- PARTS OF THE EXERCISE -
1. Decide whether each statement agrees with the financial modeling blog post below. Answer yes or no for each, quoting the words of the post that decide it.
(a) Excel did not yet exist when the author's career began.
(b) The author is younger than Haydn.
(c) When asked "What if?" in meetings, the author answered on the spot.
2. Resume the financial modeling blog post below, writing on from its final sentence.
--- EXTRACT PROVIDED Enclosed Below ---
By Alison Leckie | December 14, 2019
In Haydn’s blog he rued what he did not know about financial modelling for project finance when he first started. For me as an accountant, I look back and wish I had known about financial modeling and understood how impactful it could be. In fact, at the beginning of my career excel did not exist never mind financial models. (Yes, I am older than Haydn – who truly is not that old).
Over the years the role of the finance team within an organisation has changed from producing accurate and timely financial results and presenting them in PowerPoint into a trusted advisor and true business partner to the management team, board and stakeholders. A CFO today is a strategic thinker reviewing the market, understanding the drivers in a business and coming to some conclusions. As a result, businesses are more sophisticated and financial modeling skills have become highly sought after in finance teams.
For years I worked as a CFO developing excel spreadsheets in order to present a business proposal or a budget to management teams, boards and stakeholders. I attended an advanced excel course and proudly claimed to be very proficient at excel. I would prepare work papers in excel and then prepare awesome PowerPoint presentations to get approval of proposed projects and budgets
If during those meetings I was asked What if? I would go away and spend hours producing a new set of reports to answer these questions. I did not know anything different.
--- End of Enclosed EXTRACT PROVIDED ---
--- DATASET EXCERPT Enclosed Below ---
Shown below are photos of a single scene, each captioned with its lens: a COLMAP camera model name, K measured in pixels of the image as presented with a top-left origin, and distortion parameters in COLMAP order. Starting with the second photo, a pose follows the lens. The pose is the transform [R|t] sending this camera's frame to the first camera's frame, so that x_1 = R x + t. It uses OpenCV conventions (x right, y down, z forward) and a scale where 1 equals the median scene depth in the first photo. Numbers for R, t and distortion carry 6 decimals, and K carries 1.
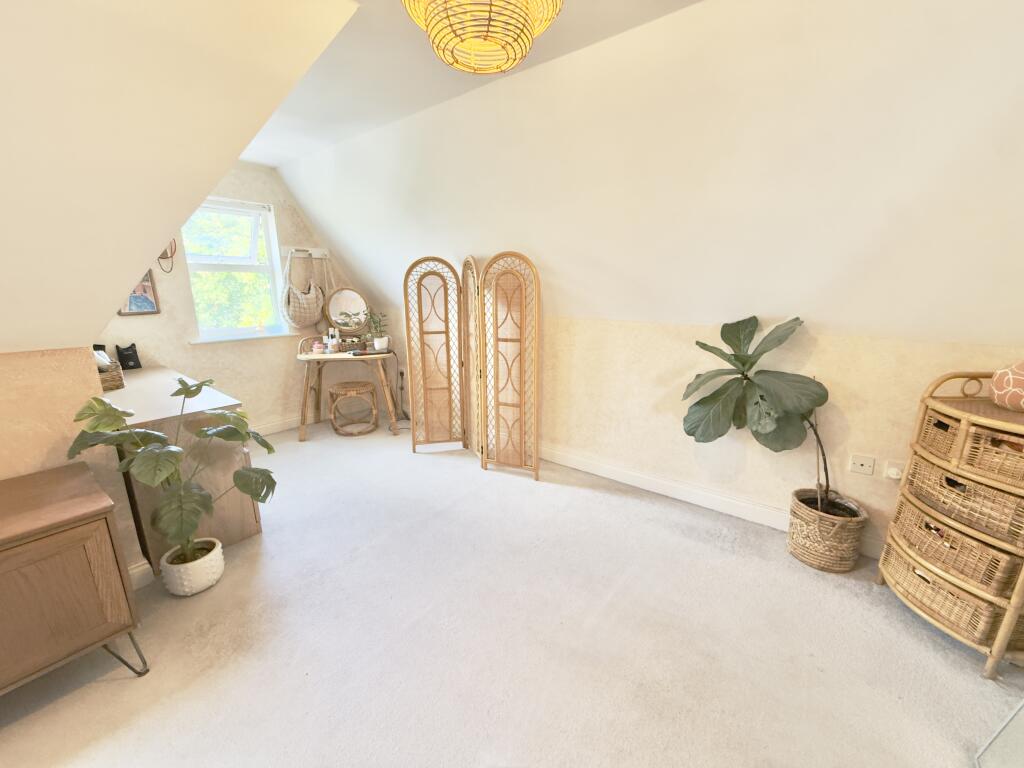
--- End of Enclosed DATASET EXCERPT ---
- YOUR RESPONSES -
1.
(a) Yes: "at the beginning of my career excel did not exist never mind financial models."
(b) No: "Yes, I am older than Haydn"
(c) No: "I would go away and spend hours producing a new set of reports to answer these questions."

2.
It was not until I was hired as CFO for a global infrastructure financial modelling firm that I realized what I had been missing. I proudly presented my first draft budgets in excel to the management team (all of whom were modelers). The response was not what I expected. “Alison I am sure these numbers are correct and I appreciate the work that has gone into producing them but I can’t bring myself to review them as I can’t see where the numbers come from” There was also a laugh or two and a quick look of horror across the room when they saw my hard coded numbers and the use of VLOOKUP.
A week later I attended a renewable energy project finance financial modelling course with the whole objective being to know how to build a model. Whilst not the most relevant course for an accountant I immediately saw the need for and power of financial modeling in my own area of expertise.
My next step was to hire an accountant with way better excel skills than myself send them on a project finance modelling course and then have them build all the financial models I had designed for the business. He was the builder and I was the architect.
In Haydn’s words best practice financial modelling does matter.
My financial models over time (I would like to say instantly)
- became clear and concise
- simple to use
- robust and flexible
- easy for all users to understand
- use Best practice principle
THEY
- have no hard-coded numbers
- have control accounts
- have consistent formulas across rows
- have an input sheet with all my business KPIS.
- have functions such as if statements, anchoring, flags and date functions –
- look beautiful
- replace my old working spreadsheets and PowerPoint presentations,
- See Pivotal180 course sample videos here
BUT
Most importantly my financial models use scenarios and sensitivities Link to our webinar here
During a review meeting of proposals, budgets or business plans I can immediately answer the What if?
We can easily review and test results of various scenarios using different assumptions, evaluate the results and make informed decisions.
As an accountant financial modeling is now a must have skill and it is why Pivotal180 is developing a course on Financial modeling for business plans.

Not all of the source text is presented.